The benefits both of regular walking/exercise and of being outside are well-documented as a simple google search will show.
Unhurried time out in nature, watching our children running through grassy fields, exploring footprints, splashing through streams, and playing together while talking with one another has been a life-breathing practice for me, my husband, and our girls.
Our conservation district has remained open throughout this pandemic and we thoroughly enjoy exploring new and favorite outdoor escapes.
5. Accepting Uncertainty. Many days, doubts, fears, and uncertainties leave me overwhelmed and panicked. I second-guess my actions, I fear the unknown, and I wrestle with my doubts about the reality of God. In those moments, sometimes I remember to remind myself to #AcceptUncertainty.
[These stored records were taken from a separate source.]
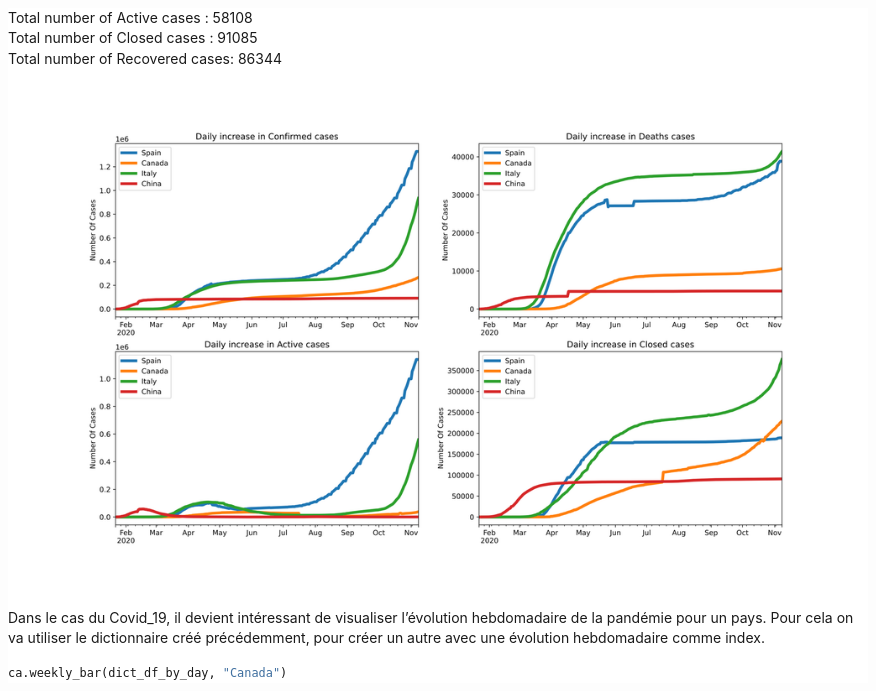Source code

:   Total number of Active cases   : 58108<br>
  Total number of Closed cases   : 91085<br>
  Total number of Recovered cases: 86344</p>
 
![svg](Image/fig_05.svg)

Dans le cas du Covid_19, il devient intéressant de visualiser l’évolution hebdomadaire de la pandémie pour un pays. Pour cela on va utiliser le dictionnaire créé précédemment, pour créer un autre avec une évolution hebdomadaire comme index. 

```python
ca.weekly_bar(dict_df_by_day, "Canada")
```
I remind myself I can have no assurances. I remind myself how restrictive life becomes when I go in search of a false sense of certainty. I remind myself life can only be found in showing up amidst uncertainty. When I halt my search for illusive security, I create the space for peace. When I allow myself to be present to my feelings and fears without desperately clawing for reassurance, I find the space to continue living. (Try this Prayer of Welcoming as a practice of acceptance.)
Many days, these activities do not leave me thriving, but they do create some space to keep on going.
Maybe right now, that is enough.
Until next time, may God hold us close, in darkness and in light,
Jen
The stories and meanings here are my own stories and my own experiences. While I do hope they help you on your own journey, they are not therapy or a replacement for therapy. I am not a therapist, and nothing here should be used as a replacement for professional services.